Bounding box coordinate data
════════

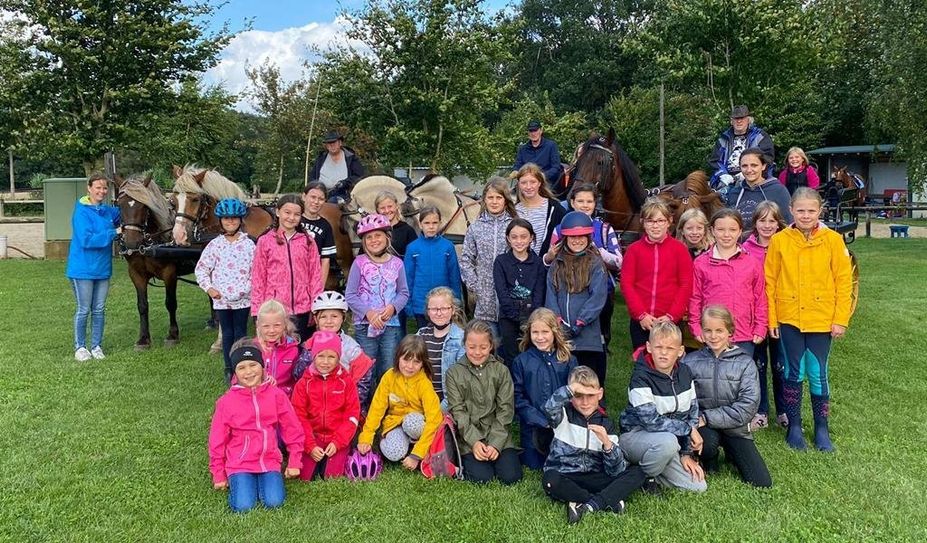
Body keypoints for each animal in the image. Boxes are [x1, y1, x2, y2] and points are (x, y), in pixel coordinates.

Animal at [116, 174, 196, 352]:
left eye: (144, 205)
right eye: (119, 204)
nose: (131, 242)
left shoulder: (169, 273)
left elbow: (170, 303)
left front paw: (172, 335)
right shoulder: (136, 274)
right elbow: (142, 305)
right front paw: (143, 339)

════════

HOW TO COMPLETE THIS TASK
Using the entries above, restate word for word every line from the one that contains "nose: (131, 242)" through the last.

ANSWER FOR THIS EXERCISE
nose: (131, 242)
left shoulder: (169, 273)
left elbow: (170, 303)
left front paw: (172, 335)
right shoulder: (136, 274)
right elbow: (142, 305)
right front paw: (143, 339)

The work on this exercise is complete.